> About this task
In the entries that follow, the line with "#5e8888; stroke-width: 2.5" opens the range and the line with "M813 565 821" closes it; repeat that range exactly, both lines included.

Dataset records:
·····
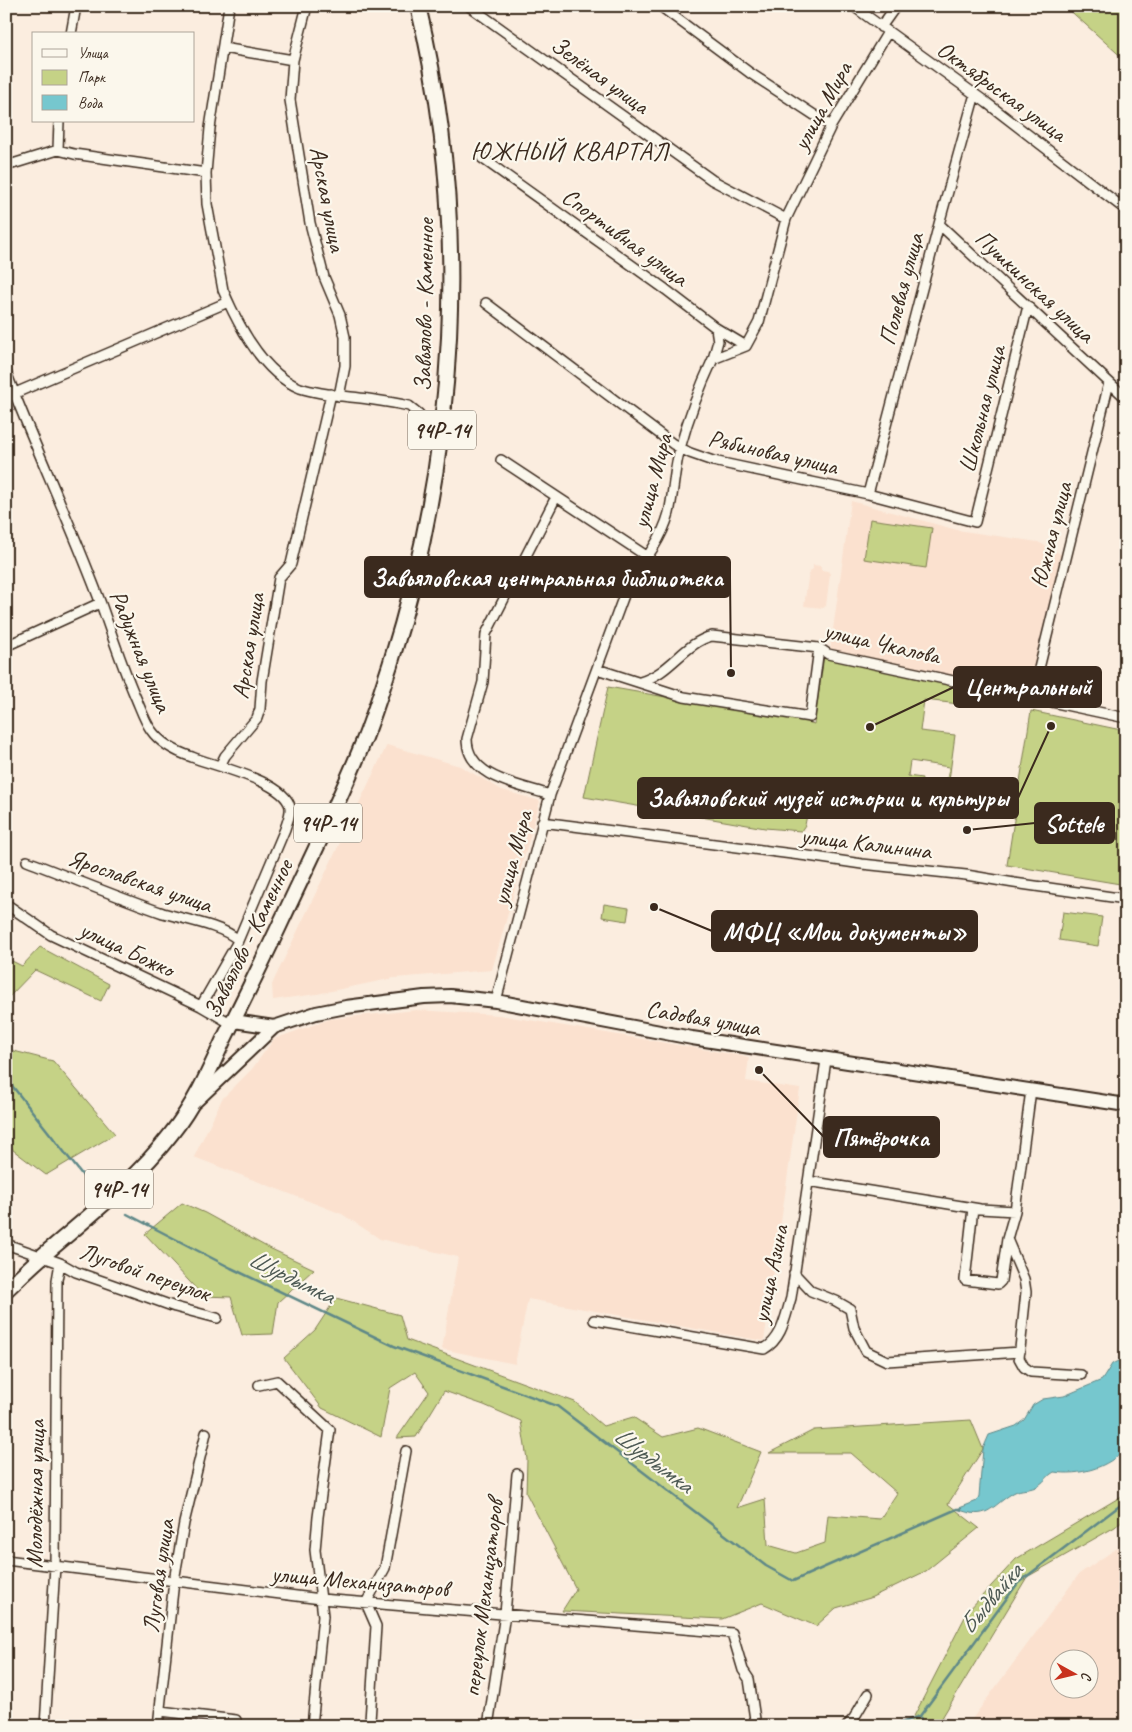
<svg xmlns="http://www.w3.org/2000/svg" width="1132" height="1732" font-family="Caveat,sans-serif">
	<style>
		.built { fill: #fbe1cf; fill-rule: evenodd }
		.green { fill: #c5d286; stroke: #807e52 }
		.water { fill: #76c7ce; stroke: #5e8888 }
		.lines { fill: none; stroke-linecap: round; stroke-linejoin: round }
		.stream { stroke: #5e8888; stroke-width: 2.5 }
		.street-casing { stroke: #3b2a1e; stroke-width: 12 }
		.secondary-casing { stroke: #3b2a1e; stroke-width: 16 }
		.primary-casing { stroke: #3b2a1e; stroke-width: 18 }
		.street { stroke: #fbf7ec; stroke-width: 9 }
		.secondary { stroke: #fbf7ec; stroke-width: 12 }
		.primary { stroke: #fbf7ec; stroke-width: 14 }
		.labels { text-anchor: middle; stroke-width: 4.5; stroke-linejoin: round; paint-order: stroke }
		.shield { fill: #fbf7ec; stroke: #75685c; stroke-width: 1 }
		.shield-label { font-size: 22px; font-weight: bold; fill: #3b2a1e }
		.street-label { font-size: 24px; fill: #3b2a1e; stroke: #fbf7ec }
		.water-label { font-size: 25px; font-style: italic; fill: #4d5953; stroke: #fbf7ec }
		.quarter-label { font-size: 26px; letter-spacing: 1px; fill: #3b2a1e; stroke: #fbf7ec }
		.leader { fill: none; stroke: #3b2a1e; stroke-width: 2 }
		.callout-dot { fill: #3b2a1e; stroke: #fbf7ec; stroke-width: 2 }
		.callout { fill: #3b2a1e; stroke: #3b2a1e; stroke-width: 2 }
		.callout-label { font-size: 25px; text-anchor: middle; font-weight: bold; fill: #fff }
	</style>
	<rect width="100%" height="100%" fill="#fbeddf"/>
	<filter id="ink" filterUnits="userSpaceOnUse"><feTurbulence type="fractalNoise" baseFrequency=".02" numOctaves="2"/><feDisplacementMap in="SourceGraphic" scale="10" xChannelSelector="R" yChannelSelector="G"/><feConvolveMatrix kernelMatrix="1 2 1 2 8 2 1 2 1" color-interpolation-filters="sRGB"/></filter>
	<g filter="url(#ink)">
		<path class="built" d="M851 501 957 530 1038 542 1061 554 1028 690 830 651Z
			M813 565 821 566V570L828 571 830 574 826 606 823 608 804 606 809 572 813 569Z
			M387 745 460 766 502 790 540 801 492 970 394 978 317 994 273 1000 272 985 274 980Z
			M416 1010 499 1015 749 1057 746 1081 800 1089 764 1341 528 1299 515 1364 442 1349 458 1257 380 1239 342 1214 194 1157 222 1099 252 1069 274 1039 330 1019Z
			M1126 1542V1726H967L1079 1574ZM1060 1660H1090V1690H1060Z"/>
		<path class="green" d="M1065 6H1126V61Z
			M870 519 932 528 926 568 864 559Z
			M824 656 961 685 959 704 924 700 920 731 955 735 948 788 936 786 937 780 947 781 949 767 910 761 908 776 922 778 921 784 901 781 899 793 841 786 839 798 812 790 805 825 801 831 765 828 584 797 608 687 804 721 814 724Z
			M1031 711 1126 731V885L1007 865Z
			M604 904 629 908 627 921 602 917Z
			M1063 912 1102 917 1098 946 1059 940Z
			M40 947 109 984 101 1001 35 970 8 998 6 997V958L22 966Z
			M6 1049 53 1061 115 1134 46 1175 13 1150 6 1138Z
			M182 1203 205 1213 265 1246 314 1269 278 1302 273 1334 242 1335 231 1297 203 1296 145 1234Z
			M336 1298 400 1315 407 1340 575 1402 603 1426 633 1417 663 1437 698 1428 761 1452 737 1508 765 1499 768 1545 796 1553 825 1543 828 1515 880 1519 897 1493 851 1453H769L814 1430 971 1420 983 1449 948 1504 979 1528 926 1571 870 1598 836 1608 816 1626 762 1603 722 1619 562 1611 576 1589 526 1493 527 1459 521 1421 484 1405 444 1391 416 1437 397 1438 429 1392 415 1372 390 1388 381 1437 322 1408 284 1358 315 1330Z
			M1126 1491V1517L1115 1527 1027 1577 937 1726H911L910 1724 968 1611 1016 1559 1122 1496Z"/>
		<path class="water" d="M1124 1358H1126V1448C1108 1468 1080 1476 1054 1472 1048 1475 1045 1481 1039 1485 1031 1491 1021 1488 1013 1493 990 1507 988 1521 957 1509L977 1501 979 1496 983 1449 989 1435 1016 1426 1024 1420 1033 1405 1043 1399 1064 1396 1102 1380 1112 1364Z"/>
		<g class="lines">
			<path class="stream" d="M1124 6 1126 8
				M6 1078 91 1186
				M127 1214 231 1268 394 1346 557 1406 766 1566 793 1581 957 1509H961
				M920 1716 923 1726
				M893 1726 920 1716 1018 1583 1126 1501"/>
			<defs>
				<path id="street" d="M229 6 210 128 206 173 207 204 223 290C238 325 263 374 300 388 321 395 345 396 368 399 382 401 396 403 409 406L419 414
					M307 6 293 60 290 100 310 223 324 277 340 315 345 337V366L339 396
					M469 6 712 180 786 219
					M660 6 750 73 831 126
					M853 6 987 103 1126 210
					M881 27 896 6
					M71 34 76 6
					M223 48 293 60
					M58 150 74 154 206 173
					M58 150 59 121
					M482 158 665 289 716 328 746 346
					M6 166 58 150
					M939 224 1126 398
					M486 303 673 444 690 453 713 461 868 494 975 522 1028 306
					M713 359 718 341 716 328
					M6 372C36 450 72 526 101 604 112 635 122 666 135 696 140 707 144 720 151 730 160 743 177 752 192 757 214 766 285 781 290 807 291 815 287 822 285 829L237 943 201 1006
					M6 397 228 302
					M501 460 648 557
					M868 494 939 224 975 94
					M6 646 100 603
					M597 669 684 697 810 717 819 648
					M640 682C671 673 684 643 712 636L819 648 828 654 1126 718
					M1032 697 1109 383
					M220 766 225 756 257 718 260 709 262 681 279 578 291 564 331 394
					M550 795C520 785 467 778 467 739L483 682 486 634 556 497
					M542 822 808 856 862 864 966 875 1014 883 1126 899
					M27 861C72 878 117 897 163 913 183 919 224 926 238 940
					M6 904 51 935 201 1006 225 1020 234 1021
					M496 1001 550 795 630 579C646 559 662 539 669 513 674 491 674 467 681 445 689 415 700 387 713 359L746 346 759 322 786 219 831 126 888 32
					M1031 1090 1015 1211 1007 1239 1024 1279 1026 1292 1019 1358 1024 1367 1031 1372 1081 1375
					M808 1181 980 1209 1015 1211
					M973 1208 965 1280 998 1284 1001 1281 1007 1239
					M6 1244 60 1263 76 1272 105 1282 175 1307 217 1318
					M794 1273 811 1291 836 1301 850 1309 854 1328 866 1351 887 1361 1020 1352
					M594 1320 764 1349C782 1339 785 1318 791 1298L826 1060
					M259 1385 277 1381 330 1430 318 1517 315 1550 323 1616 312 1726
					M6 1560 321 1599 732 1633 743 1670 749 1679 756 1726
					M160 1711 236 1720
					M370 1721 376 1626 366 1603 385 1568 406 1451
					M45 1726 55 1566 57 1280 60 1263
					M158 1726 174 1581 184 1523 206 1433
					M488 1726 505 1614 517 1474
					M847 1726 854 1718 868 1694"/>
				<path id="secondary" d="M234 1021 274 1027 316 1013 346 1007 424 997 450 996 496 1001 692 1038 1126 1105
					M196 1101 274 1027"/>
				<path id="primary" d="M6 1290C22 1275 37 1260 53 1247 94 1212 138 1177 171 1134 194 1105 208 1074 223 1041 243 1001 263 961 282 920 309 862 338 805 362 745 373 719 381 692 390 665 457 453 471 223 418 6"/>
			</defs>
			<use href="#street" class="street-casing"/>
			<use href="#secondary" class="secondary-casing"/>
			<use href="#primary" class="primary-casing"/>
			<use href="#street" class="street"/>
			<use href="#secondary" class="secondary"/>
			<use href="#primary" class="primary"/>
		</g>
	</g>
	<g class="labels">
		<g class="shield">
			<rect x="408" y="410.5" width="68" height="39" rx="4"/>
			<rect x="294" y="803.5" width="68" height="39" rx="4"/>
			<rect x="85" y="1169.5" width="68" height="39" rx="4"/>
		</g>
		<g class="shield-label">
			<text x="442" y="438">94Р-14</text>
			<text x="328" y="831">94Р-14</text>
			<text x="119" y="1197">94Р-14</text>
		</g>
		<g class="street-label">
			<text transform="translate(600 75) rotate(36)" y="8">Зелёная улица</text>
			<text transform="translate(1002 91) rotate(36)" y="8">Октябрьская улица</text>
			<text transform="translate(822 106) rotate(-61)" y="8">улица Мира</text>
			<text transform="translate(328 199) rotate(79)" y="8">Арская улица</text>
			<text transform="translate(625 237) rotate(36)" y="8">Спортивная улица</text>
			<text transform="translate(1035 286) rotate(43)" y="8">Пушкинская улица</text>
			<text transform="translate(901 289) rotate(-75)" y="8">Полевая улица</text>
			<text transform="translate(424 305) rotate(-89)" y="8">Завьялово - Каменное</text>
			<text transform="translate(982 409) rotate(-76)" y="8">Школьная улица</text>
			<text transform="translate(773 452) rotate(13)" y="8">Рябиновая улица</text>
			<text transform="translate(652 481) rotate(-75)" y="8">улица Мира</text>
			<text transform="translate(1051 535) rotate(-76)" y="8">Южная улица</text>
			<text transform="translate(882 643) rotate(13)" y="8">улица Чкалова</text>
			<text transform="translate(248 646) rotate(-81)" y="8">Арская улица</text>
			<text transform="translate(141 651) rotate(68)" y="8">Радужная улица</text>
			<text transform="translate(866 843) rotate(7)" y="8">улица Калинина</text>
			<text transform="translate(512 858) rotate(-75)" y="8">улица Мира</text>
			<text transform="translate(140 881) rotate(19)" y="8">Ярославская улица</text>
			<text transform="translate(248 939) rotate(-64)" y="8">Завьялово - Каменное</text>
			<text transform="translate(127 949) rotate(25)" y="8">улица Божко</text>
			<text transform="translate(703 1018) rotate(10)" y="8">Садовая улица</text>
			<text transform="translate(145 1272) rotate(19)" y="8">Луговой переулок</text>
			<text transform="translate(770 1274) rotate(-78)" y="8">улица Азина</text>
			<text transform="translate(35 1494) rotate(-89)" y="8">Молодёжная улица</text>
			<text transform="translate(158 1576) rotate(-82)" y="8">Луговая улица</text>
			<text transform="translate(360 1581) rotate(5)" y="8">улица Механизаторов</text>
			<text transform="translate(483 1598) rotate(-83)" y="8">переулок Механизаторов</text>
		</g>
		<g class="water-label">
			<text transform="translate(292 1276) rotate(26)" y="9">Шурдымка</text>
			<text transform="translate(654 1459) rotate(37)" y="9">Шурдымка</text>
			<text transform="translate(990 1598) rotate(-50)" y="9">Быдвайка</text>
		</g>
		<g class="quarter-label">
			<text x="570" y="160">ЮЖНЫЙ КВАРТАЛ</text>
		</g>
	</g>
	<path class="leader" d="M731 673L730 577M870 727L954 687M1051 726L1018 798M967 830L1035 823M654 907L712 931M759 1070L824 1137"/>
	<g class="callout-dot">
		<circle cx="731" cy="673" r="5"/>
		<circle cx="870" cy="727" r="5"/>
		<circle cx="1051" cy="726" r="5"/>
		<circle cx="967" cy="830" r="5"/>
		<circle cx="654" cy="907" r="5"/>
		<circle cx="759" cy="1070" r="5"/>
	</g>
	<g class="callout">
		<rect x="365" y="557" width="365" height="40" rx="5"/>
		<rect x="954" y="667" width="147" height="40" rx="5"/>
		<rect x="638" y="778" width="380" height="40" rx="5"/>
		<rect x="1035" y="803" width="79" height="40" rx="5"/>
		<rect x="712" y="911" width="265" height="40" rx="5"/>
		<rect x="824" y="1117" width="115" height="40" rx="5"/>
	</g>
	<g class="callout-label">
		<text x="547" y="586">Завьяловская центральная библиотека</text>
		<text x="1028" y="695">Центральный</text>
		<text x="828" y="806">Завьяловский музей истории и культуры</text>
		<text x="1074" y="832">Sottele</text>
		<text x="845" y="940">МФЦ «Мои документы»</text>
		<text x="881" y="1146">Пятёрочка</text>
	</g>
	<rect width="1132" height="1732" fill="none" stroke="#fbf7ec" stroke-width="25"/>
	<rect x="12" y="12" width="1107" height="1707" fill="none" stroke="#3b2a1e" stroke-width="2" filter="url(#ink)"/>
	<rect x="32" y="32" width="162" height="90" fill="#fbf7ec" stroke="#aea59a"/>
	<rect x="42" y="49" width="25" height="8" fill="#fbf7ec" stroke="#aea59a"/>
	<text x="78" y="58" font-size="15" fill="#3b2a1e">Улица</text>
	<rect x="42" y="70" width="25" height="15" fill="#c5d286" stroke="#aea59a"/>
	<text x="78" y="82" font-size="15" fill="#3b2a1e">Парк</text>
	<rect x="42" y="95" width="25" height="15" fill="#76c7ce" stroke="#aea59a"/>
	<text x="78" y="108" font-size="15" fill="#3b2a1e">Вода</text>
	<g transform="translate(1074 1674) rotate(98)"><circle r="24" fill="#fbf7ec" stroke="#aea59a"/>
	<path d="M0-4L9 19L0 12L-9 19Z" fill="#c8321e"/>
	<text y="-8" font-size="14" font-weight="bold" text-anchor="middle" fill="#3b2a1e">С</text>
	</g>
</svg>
·····
> Exercise answer
		.stream { stroke: #5e8888; stroke-width: 2.5 }
		.street-casing { stroke: #3b2a1e; stroke-width: 12 }
		.secondary-casing { stroke: #3b2a1e; stroke-width: 16 }
		.primary-casing { stroke: #3b2a1e; stroke-width: 18 }
		.street { stroke: #fbf7ec; stroke-width: 9 }
		.secondary { stroke: #fbf7ec; stroke-width: 12 }
		.primary { stroke: #fbf7ec; stroke-width: 14 }
		.labels { text-anchor: middle; stroke-width: 4.5; stroke-linejoin: round; paint-order: stroke }
		.shield { fill: #fbf7ec; stroke: #75685c; stroke-width: 1 }
		.shield-label { font-size: 22px; font-weight: bold; fill: #3b2a1e }
		.street-label { font-size: 24px; fill: #3b2a1e; stroke: #fbf7ec }
		.water-label { font-size: 25px; font-style: italic; fill: #4d5953; stroke: #fbf7ec }
		.quarter-label { font-size: 26px; letter-spacing: 1px; fill: #3b2a1e; stroke: #fbf7ec }
		.leader { fill: none; stroke: #3b2a1e; stroke-width: 2 }
		.callout-dot { fill: #3b2a1e; stroke: #fbf7ec; stroke-width: 2 }
		.callout { fill: #3b2a1e; stroke: #3b2a1e; stroke-width: 2 }
		.callout-label { font-size: 25px; text-anchor: middle; font-weight: bold; fill: #fff }
	</style>
	<rect width="100%" height="100%" fill="#fbeddf"/>
	<filter id="ink" filterUnits="userSpaceOnUse"><feTurbulence type="fractalNoise" baseFrequency=".02" numOctaves="2"/><feDisplacementMap in="SourceGraphic" scale="10" xChannelSelector="R" yChannelSelector="G"/><feConvolveMatrix kernelMatrix="1 2 1 2 8 2 1 2 1" color-interpolation-filters="sRGB"/></filter>
	<g filter="url(#ink)">
		<path class="built" d="M851 501 957 530 1038 542 1061 554 1028 690 830 651Z
			M813 565 821 566V570L828 571 830 574 826 606 823 608 804 606 809 572 813 569Z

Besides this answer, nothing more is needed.